> [PROBLEM TO SOLVE]
Can you write out the whole news passage below, word for word from its first sentence to its last?

> [TEXT PASSAGE]
= = = = =
Mr Kim smiled broadly for a photo standing next to a towering Mr Clinton. He was markedly thinner than a year ago, with his greying hair cropped short. The once-pudgy 67-year-old, who for decades had a noticeable pot belly, wore a khaki jumpsuit and appeared frail and diminutive in a group shot seated next to a robust Mr Clinton.

The journalists’ release followed weeks of quiet negotiations between the US State Department and the North Korean mission to the United Nations, said Daniel Sneider, associate director of research at Stanford University’s Shorenstein Asia-Pacific Research Centre.

Mr Clinton “didn’t go to negotiate this, he went to reap the fruits of the negotiation”, Mr Sneider said.

He said pardoning Ms Ling and Ms Lee and having Mr Clinton serving as their emissary served both North Korea’s need to continue maintaining that the two women had committed a crime and the Obama administration’s desire not to expend diplomatic capital winning their freedom.

Speaking out for the first time since their capture, Mr Gore said in a joint statement with Current co-founder Joel Hyatt that everyone at the media outlet was overjoyed by the prospect of their safe return. “Our hearts go out to them and to their families for persevering through this horrible experience,” it said.
= = = = =
> [DATASET ENTRIES]

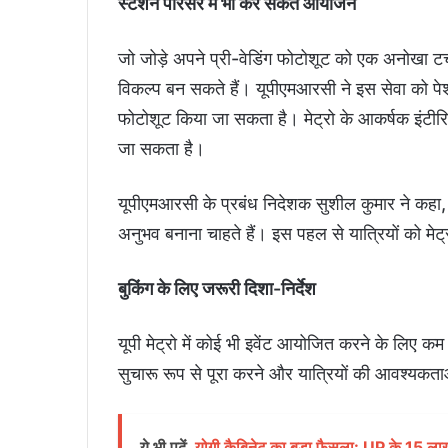
स्टेशन परिसर में भी कर सकते आयोजन
जो जोड़े अपने प्री-वेडिंग फोटोशूट को एक अनोखा टच 
विकल्प बन सकते हैं। यूपीएमआरसी ने इस सेवा को प
फोटोशूट किया जा सकता है। मेट्रो के आकर्षक इंटीरिय
जा सकता है।
यूपीएमआरसी के प्रबंध निदेशक सुशील कुमार ने कहा,
अनुभव बनाना चाहते हैं। इस पहल से यात्रियों को मेट
बुकिंग के लिए जरूरी दिशा-निर्देश
यूपी मेट्रो में कोई भी इवेंट आयोजित करने के लिए 
सुचारू रूप से पूरा करने और यात्रियों की आवश्यकता
ये भी पढ़ें
योगी कैबिनेट का बड़ा फैसला: UP के 15 लाख 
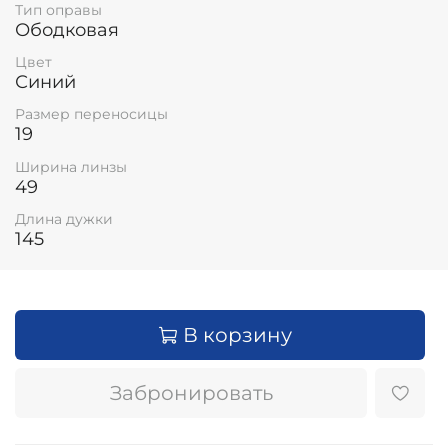
Тип оправы
Ободковая
Цвет
Синий
Размер переносицы
19
Ширина линзы
49
Длина дужки
145
В корзину
Забронировать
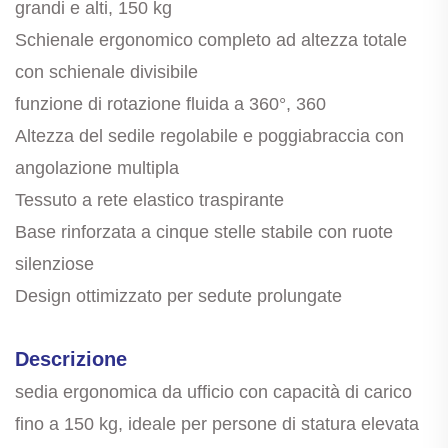
grandi e alti, 150 kg
Schienale ergonomico completo ad altezza totale
con schienale divisibile
funzione di rotazione fluida a 360°, 360
Altezza del sedile regolabile e poggiabraccia con
angolazione multipla
Tessuto a rete elastico traspirante
Base rinforzata a cinque stelle stabile con ruote
silenziose
Design ottimizzato per sedute prolungate
Descrizione
sedia ergonomica da ufficio con capacità di carico
fino a 150 kg, ideale per persone di statura elevata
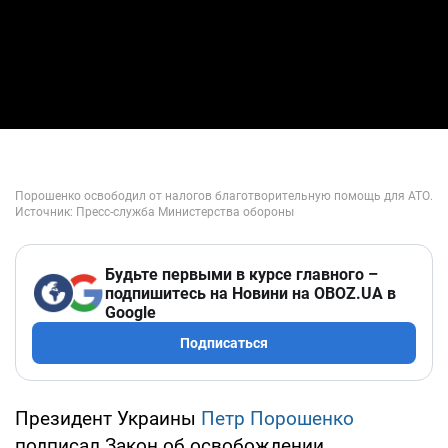
Будьте первыми в курсе главного –
подпишитесь на Новини на OBOZ.UA в
Google
Подписаться
Президент Украины
Петр Порошенко
подписал Закон об освобождении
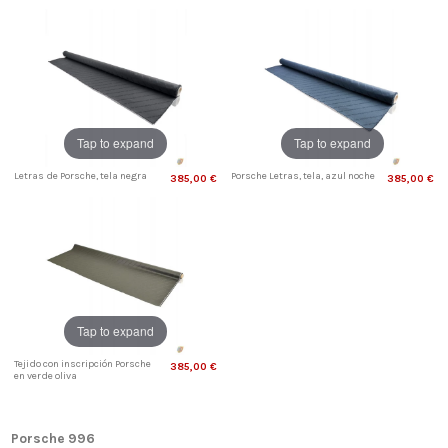
Tap to expand
Tap to expand
Letras de Porsche, tela negra
Porsche Letras, tela, azul noche
385,00 €
385,00 €
Tap to expand
Tejido con inscripción Porsche
385,00 €
en verde oliva
Porsche 996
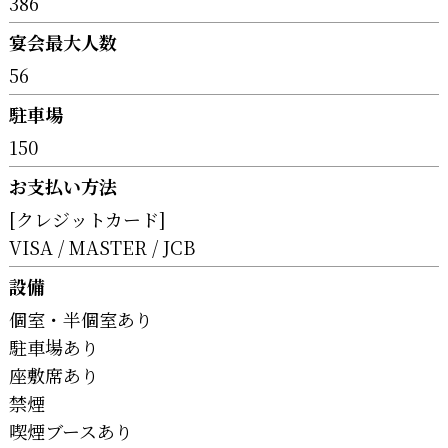
386
宴会最大人数
56
駐車場
150
お支払い方法
[クレジットカード]
VISA
MASTER
JCB
設備
個室・半個室あり
駐車場あり
座敷席あり
禁煙
喫煙ブースあり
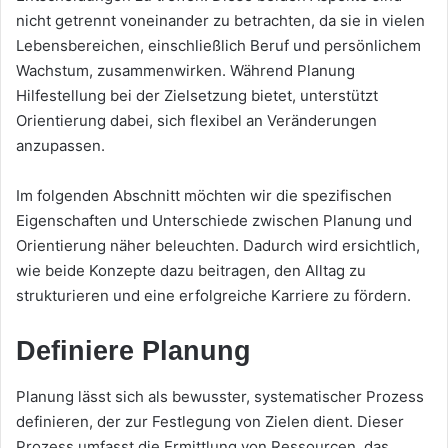
nicht getrennt voneinander zu betrachten, da sie in vielen
Lebensbereichen, einschließlich Beruf und persönlichem
Wachstum, zusammenwirken. Während Planung
Hilfestellung bei der Zielsetzung bietet, unterstützt
Orientierung dabei, sich flexibel an Veränderungen
anzupassen.
Im folgenden Abschnitt möchten wir die spezifischen
Eigenschaften und Unterschiede zwischen Planung und
Orientierung näher beleuchten. Dadurch wird ersichtlich,
wie beide Konzepte dazu beitragen, den Alltag zu
strukturieren und eine erfolgreiche Karriere zu fördern.
Definiere Planung
Planung lässt sich als bewusster, systematischer Prozess
definieren, der zur Festlegung von Zielen dient. Dieser
Prozess umfasst die Ermittlung von Ressourcen, das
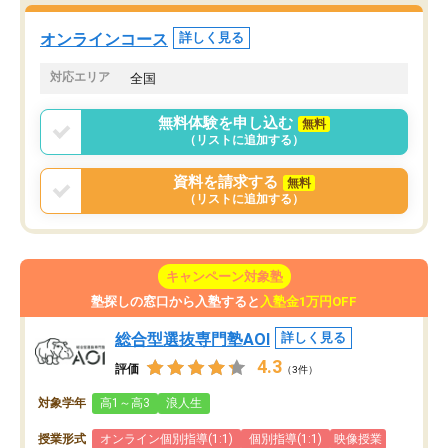
た。自分から学ぶ姿勢を
る勉強」から「目標のための勉強」へ
たい家庭には本当におす
意識が変わったことが、目標校への合
オンラインコース
詳しく見る
思います。
格に繋がったと思います。
対応エリア
全国
無料体験を申し込む
無料
（リストに追加する）
資料を請求する
無料
（リストに追加する）
キャンペーン対象塾
塾探しの窓口から入塾すると
入塾金1万円OFF
総合型選抜専門塾AOI
詳しく見る
4.3
評価
（3件）
対象学年
高1～高3
浪人生
授業形式
オンライン個別指導(1:1)
個別指導(1:1)
映像授業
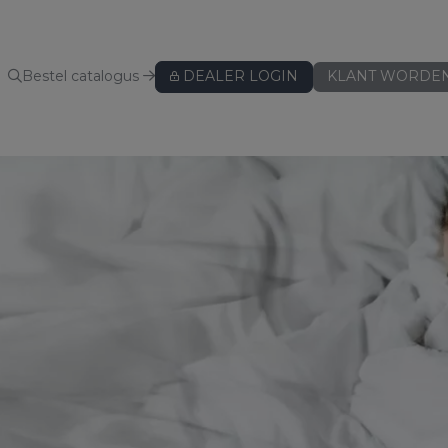
Bestel catalogus
DEALER LOGIN
KLANT WORDE
KUSSENBESCHERMERS
Kussenbeschermers
BEDLINNEN
Hoeslakens
Hoeslakens - speciaal voor topper
Hoeslakens - speciaal voor split
Lakens
Kussenslopen
ws
Dekbedovertreksets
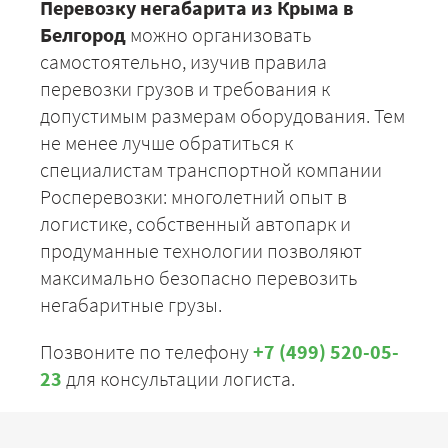
Перевозку негабарита из Крыма в
Белгород
можно организовать
самостоятельно, изучив правила
перевозки грузов и требования к
допустимым размерам оборудования. Тем
не менее лучше обратиться к
специалистам транспортной компании
Росперевозки: многолетний опыт в
логистике, собственный автопарк и
продуманные технологии позволяют
максимально безопасно перевозить
негабаритные грузы.
Позвоните по телефону
+7 (499) 520-05-
23
для консультации логиста.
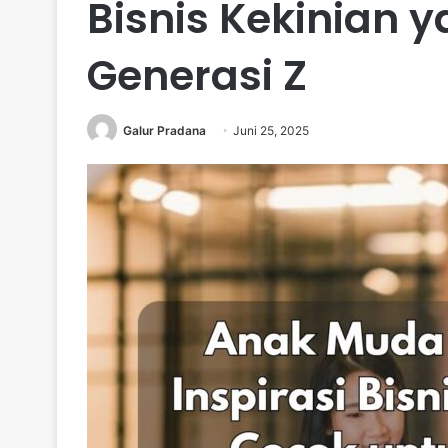
Bisnis Kekinian 
Generasi Z
Galur Pradana
Juni 25, 2025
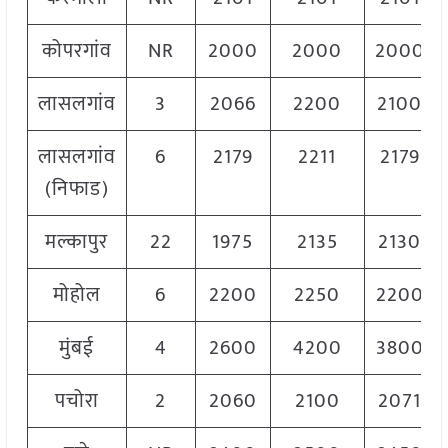
कोपरगांव
NR
2000
2000
2000
लासलगांव
3
2066
2200
2100
लासलगांव
6
2179
2211
2179
(निफाड)
मल्कापुर
22
1975
2135
2130
मोहोल
6
2200
2250
2200
मुंबई
4
2600
4200
3800
पचोरा
2
2060
2100
2071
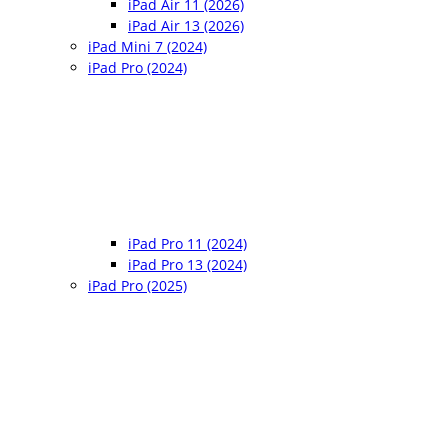
iPad Air 11 (2026)
iPad Air 13 (2026)
iPad Mini 7 (2024)
iPad Pro (2024)
iPad Pro 11 (2024)
iPad Pro 13 (2024)
iPad Pro (2025)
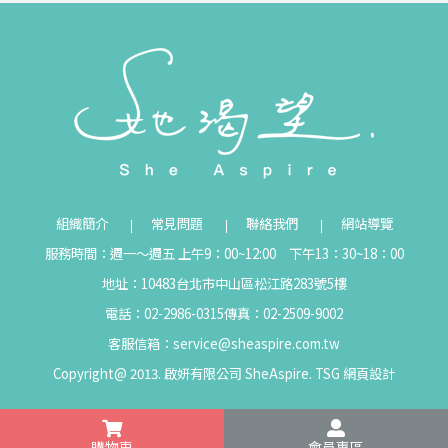
組織簡介
常見問題
聯絡我們
網站導覽
服務時間：週一～週五 上午9：00~12:00 下午13：30~18：00
地址：10483台北市中山區松江路283號5樓
電話：02-2986-0315
傳真：02-2509-9002
客服信箱：
service@sheaspire.com.tw
Copyright@ 2013. 啟妍有限公司 SheAspire.
TSG
網頁設計
購物車
會員專區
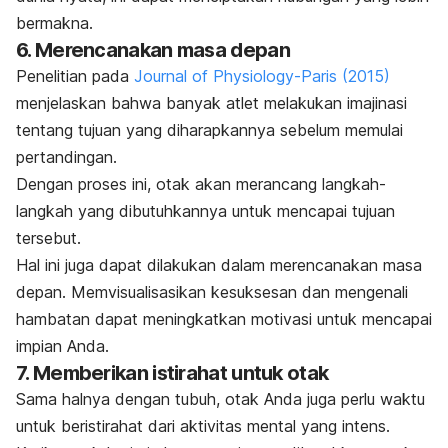
bermakna.
6. Merencanakan masa depan
Penelitian pada
Journal of Physiology-Paris
(2015)
menjelaskan bahwa banyak atlet melakukan imajinasi
tentang tujuan yang diharapkannya sebelum memulai
pertandingan.
Dengan proses ini, otak akan merancang langkah-
langkah yang dibutuhkannya untuk mencapai tujuan
tersebut.
Hal ini juga dapat dilakukan dalam merencanakan masa
depan. Memvisualisasikan kesuksesan dan mengenali
hambatan dapat meningkatkan motivasi untuk mencapai
impian Anda.
7. Memberikan istirahat untuk otak
Sama halnya dengan tubuh, otak Anda juga perlu waktu
untuk beristirahat dari aktivitas mental yang intens.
= = = = =
> [ANSWER TO THIS TASK]
Mr Kim smiled broadly for a photo standing next to a towering Mr Clinton. He was markedly thinner than a year ago, with his greying hair cropped short. The once-pudgy 67-year-old, who for decades had a noticeable pot belly, wore a khaki jumpsuit and appeared frail and diminutive in a group shot seated next to a robust Mr Clinton.

The journalists’ release followed weeks of quiet negotiations between the US State Department and the North Korean mission to the United Nations, said Daniel Sneider, associate director of research at Stanford University’s Shorenstein Asia-Pacific Research Centre.

Mr Clinton “didn’t go to negotiate this, he went to reap the fruits of the negotiation”, Mr Sneider said.

He said pardoning Ms Ling and Ms Lee and having Mr Clinton serving as their emissary served both North Korea’s need to continue maintaining that the two women had committed a crime and the Obama administration’s desire not to expend diplomatic capital winning their freedom.

Speaking out for the first time since their capture, Mr Gore said in a joint statement with Current co-founder Joel Hyatt that everyone at the media outlet was overjoyed by the prospect of their safe return. “Our hearts go out to them and to their families for persevering through this horrible experience,” it said.